Material provided below:

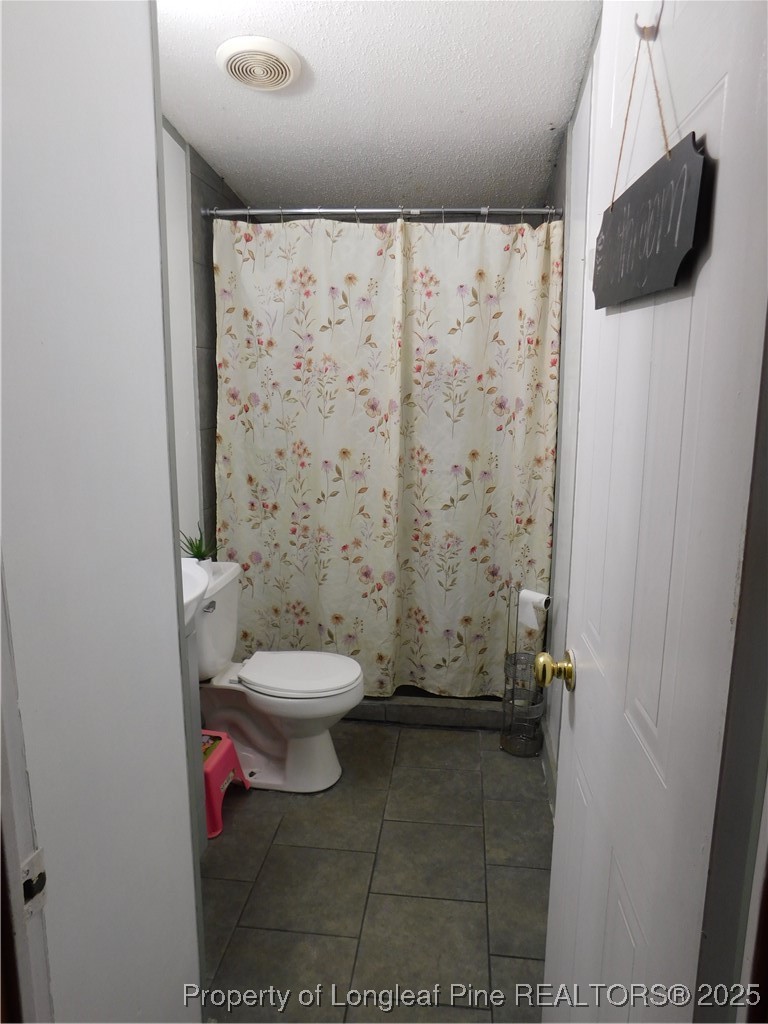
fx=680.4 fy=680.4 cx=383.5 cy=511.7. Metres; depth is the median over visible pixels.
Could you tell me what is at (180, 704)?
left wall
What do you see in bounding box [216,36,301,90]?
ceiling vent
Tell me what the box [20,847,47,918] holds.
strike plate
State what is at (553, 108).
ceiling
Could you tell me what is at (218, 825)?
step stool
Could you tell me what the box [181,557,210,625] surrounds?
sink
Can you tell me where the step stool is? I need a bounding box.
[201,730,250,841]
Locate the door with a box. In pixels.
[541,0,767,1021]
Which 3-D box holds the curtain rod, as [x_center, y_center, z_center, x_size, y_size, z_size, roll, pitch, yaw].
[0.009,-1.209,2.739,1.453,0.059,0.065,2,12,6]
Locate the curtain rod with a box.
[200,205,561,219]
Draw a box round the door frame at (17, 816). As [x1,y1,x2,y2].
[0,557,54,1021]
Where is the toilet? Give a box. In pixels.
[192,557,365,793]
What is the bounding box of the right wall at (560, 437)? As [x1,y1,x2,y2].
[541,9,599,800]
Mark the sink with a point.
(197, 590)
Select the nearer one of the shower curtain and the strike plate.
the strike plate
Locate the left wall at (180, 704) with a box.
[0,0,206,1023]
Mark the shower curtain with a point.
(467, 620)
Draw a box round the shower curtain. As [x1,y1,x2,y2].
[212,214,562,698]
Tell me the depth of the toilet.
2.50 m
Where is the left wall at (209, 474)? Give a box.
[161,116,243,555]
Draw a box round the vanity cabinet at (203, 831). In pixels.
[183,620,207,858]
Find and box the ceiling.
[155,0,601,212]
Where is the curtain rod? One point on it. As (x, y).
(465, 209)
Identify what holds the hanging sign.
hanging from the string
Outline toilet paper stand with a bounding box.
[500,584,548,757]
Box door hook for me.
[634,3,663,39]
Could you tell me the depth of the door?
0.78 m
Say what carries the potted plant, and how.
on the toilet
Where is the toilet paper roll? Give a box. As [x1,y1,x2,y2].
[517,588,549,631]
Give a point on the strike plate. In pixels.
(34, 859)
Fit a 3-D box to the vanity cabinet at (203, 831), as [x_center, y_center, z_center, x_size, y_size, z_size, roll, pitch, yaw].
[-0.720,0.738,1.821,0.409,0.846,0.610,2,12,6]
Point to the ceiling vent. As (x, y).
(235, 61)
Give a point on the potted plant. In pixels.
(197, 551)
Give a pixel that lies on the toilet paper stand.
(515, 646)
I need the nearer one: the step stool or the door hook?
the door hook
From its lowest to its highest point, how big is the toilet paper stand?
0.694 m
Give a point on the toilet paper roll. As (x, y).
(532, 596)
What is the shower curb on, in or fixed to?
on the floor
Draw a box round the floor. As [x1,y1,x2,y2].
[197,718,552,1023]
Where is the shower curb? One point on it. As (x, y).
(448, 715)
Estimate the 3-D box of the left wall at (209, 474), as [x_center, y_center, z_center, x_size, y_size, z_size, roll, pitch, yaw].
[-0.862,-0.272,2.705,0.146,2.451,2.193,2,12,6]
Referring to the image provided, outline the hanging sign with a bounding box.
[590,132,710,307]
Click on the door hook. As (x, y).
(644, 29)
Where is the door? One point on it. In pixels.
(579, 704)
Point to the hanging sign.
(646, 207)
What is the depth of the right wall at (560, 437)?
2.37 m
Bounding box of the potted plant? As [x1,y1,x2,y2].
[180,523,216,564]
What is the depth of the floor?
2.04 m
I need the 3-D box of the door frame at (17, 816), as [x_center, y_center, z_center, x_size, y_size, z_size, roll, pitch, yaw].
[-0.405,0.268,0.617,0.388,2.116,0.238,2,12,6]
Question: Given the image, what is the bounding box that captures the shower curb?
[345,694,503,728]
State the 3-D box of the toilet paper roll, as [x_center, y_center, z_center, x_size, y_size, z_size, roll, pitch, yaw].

End of Material provided.

Could you print the lines of the records above from the one containing "Where is the shower" through the last, exactly and with no additions?

◆ Task response:
Where is the shower curb? One point on it. As (x, y).
(448, 715)
Estimate the 3-D box of the left wall at (209, 474), as [x_center, y_center, z_center, x_size, y_size, z_size, roll, pitch, yaw].
[-0.862,-0.272,2.705,0.146,2.451,2.193,2,12,6]
Referring to the image provided, outline the hanging sign with a bounding box.
[590,132,710,307]
Click on the door hook. As (x, y).
(644, 29)
Where is the door? One point on it. In pixels.
(579, 704)
Point to the hanging sign.
(646, 207)
What is the depth of the right wall at (560, 437)?
2.37 m
Bounding box of the potted plant? As [x1,y1,x2,y2].
[180,523,216,564]
What is the depth of the floor?
2.04 m
I need the 3-D box of the door frame at (17, 816), as [x_center, y_center, z_center, x_size, y_size, z_size, roll, pitch, yaw].
[-0.405,0.268,0.617,0.388,2.116,0.238,2,12,6]
Question: Given the image, what is the bounding box that captures the shower curb?
[345,694,503,728]
State the 3-D box of the toilet paper roll, as [x_center, y_center, z_center, x_size, y_size, z_size, roll, pitch, yaw].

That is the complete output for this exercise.